Und wenn Sie der Meinung sind, das sei alles so klar gewesen gewesen – niemand weiß, wie die Konsequenz aus der Rechtsprechung aussehen wird –: Sie haben vor Monaten hier getönt, wir würden die akustische Wohnraumüberwachung rechtlich nicht hinbekommen. Das Bundesverfassungsgericht hat dieses Verfahren genutzt, um den Weg freizumachen, und hat deutlich gesagt, mit welchen Maßstäben es geht. Das alles werden wir umsetzen, und wir werden die rechtsstaatlichen Konsequenzen daraus ziehen. Es wäre schön, wenn Sie uns dabei helfen würden, aber bitte dogmatisch sauber und auf der Basis rechtsstaatlicher Überlegungen und nicht mit blindem Populismus.

(Beifall von CDU und FDP)

Vielen Dank, Herr Kollege Biesenbach. – Für die FDP-Fraktion hat der Abgeordnete Engel das Wort.

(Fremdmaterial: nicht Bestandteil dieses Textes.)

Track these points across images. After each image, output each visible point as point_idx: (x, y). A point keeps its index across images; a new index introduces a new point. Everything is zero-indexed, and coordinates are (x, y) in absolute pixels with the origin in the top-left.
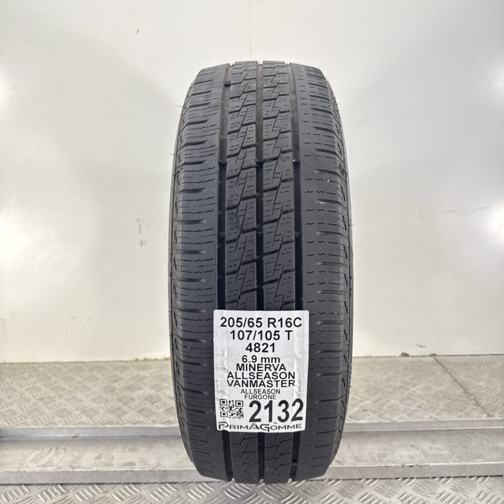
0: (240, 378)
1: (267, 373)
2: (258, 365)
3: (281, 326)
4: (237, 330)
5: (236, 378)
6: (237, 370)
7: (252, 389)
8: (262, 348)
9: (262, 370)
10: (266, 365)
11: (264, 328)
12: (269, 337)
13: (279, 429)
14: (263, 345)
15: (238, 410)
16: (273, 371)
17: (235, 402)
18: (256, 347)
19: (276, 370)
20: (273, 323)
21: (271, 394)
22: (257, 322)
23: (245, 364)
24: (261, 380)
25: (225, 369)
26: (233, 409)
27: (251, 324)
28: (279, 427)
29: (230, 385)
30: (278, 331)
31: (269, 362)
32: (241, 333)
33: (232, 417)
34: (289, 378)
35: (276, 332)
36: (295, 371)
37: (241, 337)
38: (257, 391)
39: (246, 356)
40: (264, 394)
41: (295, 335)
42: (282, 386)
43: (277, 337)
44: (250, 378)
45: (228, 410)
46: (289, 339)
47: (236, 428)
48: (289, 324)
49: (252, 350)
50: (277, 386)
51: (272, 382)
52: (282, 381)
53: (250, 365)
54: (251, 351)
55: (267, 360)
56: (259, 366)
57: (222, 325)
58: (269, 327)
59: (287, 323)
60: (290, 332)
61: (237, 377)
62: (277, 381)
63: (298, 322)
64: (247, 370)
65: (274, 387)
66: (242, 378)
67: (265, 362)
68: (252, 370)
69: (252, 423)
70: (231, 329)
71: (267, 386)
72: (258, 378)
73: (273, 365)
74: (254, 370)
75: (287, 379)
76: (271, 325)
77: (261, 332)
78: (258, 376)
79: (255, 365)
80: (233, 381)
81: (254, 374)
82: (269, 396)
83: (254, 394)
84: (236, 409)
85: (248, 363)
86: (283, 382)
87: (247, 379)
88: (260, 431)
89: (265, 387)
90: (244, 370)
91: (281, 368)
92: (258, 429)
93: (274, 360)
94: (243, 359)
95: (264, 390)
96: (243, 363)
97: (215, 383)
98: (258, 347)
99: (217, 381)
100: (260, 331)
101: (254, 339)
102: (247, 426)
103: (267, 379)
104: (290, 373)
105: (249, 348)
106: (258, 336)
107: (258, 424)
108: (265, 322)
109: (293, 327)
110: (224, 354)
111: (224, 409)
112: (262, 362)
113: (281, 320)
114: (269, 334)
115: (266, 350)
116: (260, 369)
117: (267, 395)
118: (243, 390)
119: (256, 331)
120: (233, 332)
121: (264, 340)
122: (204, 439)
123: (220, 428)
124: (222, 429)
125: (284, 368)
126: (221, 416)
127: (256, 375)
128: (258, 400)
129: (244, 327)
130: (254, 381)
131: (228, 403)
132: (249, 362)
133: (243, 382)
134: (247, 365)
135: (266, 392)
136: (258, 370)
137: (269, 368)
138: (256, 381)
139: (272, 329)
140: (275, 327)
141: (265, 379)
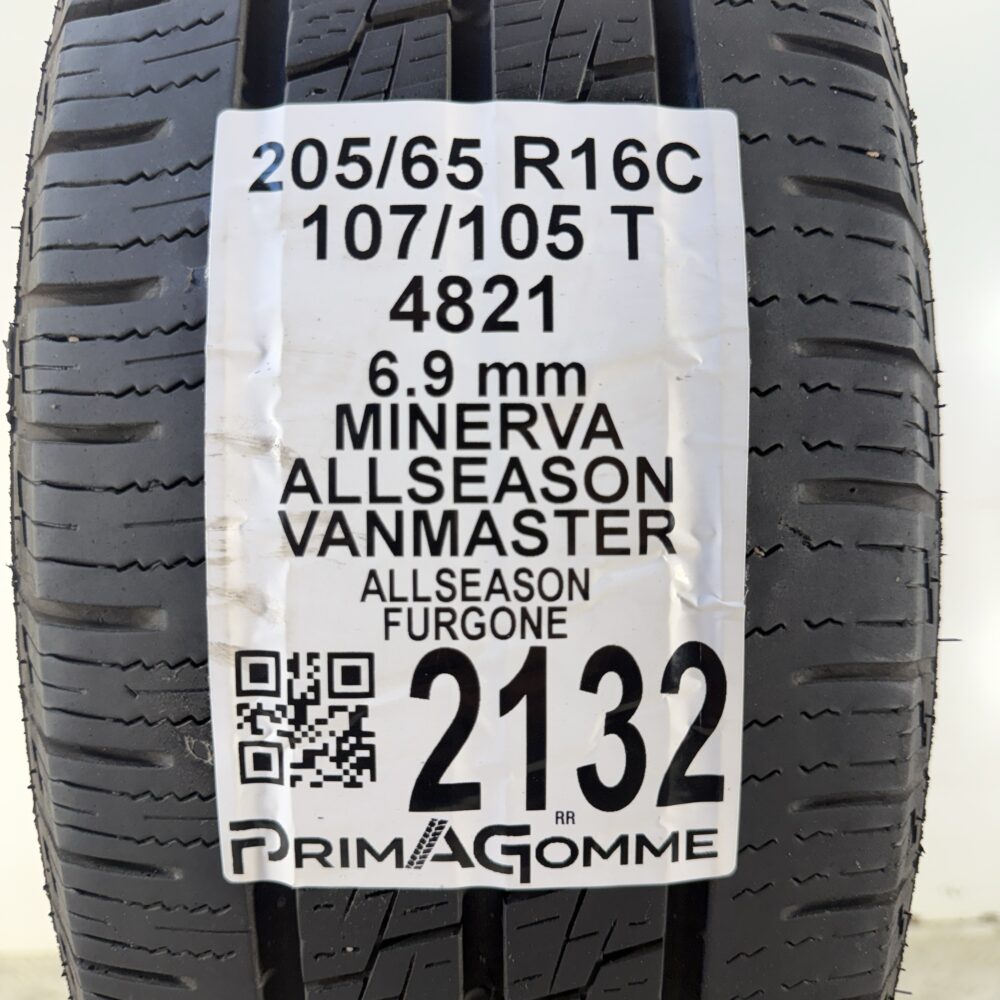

Herr Präsident! Meine sehr verehrten Damen und Herren! Frau Löhrmann, es ist wirklich unglaublich, dass Sie sich hier als grüne Pharisäerin hinstellen.

(Beifall von FDP und CDU)

Sie haben unter dem Ex-Bundesinnenminister Schily, einem Ex-Grünen, mitgemacht, als es darum ging, Bürger- und Freiheitsrechte mit Füßen zu treten. Da war von Ihnen nichts zu hören.

(Beifall von der FDP)

Meine sehr verehrten Damen und Herren, Sie kennen mich eigentlich als sachlichen Redner. Von daher möchte ich auf die Fakten zu sprechen kommen.

Im Nachgang zu dem historischen Urteil des Bundesverfassungsgerichts vom 27. Februar 2008, in dem erstmals ein sogenanntes Computergrundrecht definiert wurde, werden die wesentlichen Aussagen und vermeintlichen Folgen deutschlandweit diskutiert, so auch schon im Innenausschuss des Landtags. Ich möchte in meinem Beitrag für die FDP-Landtagsfraktion zunächst kurz auf die sicherheitspolitische Ausgangslage in Deutschland zum Zeitpunkt des Gesetzgebungsverfahrens eingehen.

Seit 2000 hat es mehr als ein halbes Dutzend vereitelter oder fehlgeschlagener Anschläge auf Ziele in Deutschland bzw. unter Beteiligung in Deutschland lebender islamistischer Extremisten gegeben. Das Bild der Kofferbomber auf dem Kölner Hauptbahnhof hat sich in die Köpfe der Menschen eingebrannt. Beinahe wie immer, quasi reflexartig, haben Politiker und Politikerinnen bundesweit in einer Art Wettbewerb um schärfere Sicherheitsgesetze zulasten von Bürger- und Freiheitsrechten agiert.

Dem haben wir als FDP von vornherein entgegengestanden. Anlass- und verdachtslose flächendeckende Überwachungsmaßnahmen wie Mautdatenerfassung, Vorratsdatenspeicherung und Videoscreening haben wir eine Absage erteilt. Auch im Bereich der Videoüberwachung haben wir die Bürgerrechte hochgehalten und eine Ausweitung verhindert.